Based on the original post, here are a couple assumptions I’m making and an example approach below.
Assumptions:
-
blah
is available to dbt as a source - We’re only interested in two columns (
column_name
,other_column
)
With those assumptions, I’m thinking some Jinja is all you’d need to clean up the model.
Example:
This model, stg_foobar
, basically replaces your create table
by getting everything from blah
loaded into foobar
. You can schedule dbt to run this model as often as you need to make sure foobar
has all the data needed from blah
, assuming there is something in the omitted code that results in foobar
not just being a copy of blah
.
stg_foobar.sql
select * from {{ source(‘blah_container’, ‘blah_table’) }}
I imagine this next model, categorized_foobar
, as a view, but it could be a table.

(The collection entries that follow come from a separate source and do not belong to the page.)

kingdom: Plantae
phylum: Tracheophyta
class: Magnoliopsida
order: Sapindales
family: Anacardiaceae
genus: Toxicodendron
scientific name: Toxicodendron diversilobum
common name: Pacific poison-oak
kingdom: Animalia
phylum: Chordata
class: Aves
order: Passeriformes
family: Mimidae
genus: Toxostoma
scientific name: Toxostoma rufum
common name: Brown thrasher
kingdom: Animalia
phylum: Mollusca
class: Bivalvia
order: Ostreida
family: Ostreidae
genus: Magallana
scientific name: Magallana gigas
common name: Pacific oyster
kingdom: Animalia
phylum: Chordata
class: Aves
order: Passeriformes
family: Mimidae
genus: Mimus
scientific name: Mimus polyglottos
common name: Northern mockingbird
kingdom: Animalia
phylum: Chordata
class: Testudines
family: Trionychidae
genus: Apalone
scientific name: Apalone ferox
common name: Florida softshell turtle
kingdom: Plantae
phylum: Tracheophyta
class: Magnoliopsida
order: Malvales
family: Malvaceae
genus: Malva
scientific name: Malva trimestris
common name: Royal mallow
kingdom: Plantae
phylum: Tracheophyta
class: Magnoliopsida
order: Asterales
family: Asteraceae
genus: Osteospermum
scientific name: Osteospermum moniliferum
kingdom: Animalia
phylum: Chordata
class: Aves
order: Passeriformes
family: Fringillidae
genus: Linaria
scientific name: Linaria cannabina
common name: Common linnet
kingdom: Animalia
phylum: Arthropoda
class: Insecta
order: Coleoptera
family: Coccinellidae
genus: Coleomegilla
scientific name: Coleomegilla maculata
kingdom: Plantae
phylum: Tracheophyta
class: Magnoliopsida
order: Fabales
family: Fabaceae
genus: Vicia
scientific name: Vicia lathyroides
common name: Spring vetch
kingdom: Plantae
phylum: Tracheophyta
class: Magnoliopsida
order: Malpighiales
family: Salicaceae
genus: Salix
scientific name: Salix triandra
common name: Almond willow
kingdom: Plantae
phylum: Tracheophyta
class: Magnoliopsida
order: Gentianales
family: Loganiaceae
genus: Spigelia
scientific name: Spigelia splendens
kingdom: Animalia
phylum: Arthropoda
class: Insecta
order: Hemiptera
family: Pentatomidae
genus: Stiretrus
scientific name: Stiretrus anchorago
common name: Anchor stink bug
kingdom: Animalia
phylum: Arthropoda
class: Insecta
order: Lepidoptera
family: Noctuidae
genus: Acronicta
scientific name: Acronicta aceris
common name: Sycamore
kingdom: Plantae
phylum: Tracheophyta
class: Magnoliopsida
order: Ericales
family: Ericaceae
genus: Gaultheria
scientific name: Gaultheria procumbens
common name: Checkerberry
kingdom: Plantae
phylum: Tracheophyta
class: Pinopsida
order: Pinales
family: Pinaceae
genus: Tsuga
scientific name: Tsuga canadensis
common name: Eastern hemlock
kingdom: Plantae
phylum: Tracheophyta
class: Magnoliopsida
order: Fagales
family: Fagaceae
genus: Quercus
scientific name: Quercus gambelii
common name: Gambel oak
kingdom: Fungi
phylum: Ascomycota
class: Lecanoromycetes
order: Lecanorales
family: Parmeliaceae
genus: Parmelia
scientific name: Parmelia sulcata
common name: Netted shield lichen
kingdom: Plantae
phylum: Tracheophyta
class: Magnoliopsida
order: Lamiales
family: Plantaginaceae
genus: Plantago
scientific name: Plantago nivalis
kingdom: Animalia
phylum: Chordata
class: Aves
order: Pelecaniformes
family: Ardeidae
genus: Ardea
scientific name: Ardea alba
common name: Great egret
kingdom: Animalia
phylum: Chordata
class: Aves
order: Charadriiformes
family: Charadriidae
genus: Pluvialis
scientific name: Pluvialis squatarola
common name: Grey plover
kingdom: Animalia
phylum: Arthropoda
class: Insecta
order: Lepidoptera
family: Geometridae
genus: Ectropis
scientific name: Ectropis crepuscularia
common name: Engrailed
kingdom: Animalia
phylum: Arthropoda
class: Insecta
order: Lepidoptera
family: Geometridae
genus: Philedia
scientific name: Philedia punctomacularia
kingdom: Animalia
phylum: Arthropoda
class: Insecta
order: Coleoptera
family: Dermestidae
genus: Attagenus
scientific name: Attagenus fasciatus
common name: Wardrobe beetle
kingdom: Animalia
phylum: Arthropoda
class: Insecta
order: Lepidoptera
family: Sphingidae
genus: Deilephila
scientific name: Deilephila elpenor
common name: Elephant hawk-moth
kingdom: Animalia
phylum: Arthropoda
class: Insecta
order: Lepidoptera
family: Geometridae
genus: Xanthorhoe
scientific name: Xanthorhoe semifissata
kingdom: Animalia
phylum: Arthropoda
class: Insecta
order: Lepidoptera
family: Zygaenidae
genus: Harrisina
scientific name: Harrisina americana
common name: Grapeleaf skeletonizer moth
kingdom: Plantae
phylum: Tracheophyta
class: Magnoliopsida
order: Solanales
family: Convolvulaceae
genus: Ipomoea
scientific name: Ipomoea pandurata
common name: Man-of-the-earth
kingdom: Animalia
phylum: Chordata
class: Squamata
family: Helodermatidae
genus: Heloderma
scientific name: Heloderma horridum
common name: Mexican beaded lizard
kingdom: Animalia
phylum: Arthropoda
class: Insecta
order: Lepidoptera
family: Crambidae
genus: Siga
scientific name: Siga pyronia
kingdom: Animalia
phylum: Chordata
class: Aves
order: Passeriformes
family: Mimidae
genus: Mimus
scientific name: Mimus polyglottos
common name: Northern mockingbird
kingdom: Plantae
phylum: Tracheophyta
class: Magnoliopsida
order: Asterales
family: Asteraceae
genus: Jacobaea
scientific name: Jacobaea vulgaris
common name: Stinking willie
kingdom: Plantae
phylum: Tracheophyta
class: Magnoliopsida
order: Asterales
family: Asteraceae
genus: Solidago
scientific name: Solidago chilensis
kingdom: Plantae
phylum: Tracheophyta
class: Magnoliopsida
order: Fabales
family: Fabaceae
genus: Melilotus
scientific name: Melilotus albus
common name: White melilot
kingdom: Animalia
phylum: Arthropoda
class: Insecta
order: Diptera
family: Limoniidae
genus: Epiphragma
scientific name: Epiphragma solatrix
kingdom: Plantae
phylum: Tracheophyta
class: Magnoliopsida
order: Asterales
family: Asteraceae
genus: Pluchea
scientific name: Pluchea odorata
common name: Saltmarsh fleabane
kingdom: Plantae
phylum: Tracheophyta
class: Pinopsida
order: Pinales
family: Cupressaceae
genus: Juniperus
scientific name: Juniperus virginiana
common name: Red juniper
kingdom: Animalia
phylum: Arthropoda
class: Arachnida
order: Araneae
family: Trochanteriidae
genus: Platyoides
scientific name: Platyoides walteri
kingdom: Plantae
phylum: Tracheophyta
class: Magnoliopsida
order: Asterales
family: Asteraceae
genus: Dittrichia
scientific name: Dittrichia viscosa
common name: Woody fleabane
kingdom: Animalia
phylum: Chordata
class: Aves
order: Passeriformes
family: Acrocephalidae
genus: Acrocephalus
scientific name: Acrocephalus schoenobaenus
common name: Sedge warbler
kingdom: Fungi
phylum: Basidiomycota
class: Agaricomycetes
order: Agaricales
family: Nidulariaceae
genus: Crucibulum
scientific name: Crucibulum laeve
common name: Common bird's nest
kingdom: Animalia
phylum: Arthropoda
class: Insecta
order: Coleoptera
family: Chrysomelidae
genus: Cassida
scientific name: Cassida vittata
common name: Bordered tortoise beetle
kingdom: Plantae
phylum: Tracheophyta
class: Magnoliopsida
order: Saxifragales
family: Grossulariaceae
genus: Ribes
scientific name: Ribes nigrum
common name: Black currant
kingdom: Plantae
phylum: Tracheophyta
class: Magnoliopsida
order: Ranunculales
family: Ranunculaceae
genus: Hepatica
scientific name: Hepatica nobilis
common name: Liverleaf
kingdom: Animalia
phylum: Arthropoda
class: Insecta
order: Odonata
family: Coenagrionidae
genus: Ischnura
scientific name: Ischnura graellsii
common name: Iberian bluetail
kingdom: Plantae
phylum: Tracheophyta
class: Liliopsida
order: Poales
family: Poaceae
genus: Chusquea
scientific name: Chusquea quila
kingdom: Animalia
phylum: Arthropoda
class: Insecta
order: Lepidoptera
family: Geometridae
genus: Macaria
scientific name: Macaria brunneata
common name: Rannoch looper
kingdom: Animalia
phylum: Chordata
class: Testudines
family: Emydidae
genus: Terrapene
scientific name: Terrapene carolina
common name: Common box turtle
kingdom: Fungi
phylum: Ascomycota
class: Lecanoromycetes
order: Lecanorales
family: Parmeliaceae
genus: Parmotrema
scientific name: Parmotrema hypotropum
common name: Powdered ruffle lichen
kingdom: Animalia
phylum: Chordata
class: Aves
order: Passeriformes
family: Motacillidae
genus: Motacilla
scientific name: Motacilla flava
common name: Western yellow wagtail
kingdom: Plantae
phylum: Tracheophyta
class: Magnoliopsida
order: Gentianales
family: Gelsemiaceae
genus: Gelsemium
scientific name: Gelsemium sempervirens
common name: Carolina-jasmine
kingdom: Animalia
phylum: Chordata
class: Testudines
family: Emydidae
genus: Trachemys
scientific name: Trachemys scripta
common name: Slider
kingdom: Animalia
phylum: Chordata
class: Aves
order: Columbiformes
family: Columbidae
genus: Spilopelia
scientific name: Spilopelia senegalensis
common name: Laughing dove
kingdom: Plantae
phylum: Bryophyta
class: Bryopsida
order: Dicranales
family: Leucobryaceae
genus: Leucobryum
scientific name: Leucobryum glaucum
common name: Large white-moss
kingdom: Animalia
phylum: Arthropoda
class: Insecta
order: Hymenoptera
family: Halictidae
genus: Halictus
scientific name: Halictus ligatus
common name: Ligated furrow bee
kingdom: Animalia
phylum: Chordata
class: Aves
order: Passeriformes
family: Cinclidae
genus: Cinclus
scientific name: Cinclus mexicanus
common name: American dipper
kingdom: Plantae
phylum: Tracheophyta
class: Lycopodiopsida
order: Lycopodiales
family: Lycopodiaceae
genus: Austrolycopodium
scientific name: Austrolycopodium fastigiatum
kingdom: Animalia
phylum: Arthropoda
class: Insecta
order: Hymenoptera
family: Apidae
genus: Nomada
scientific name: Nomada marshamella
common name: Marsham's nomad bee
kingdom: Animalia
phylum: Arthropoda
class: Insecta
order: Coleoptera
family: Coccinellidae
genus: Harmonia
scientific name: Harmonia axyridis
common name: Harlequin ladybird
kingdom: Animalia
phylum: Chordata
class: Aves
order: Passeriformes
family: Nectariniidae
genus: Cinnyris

The point here is that you don’t need to go back and constantly update any tables. Rather, you create this model to build on top of stg_foobar
so that anytime data is read from categorized_foobar
, it’s automatically using the evaluated columns.
The Jinja mappings
is a variable you can use to cleanly define your mapping rules in a single place and prevent yourself from having to write a lengthy case statement.
categorized_foobar.sql
{% set mappings = {'something': 'boo', 'something-else': 'boo-else'} %}
with source as (
select * from {{ ref(‘stg_foobar’) }}
),
final as (
select
case
{% for old, new in mappings %}
when other_column like ‘{{old}}’ then ‘{{new}}’
{% endfor %}
end as column_name
from
source
)
select * from final
Of course, if the complexity of the string matching is the crux of the problem here (that doesn’t stand out to me in the original question), we might look at another approach.
P.S. I’m drafting this up without access to run/test it, so you may run into some syntax issues, but I think conceptually it should work.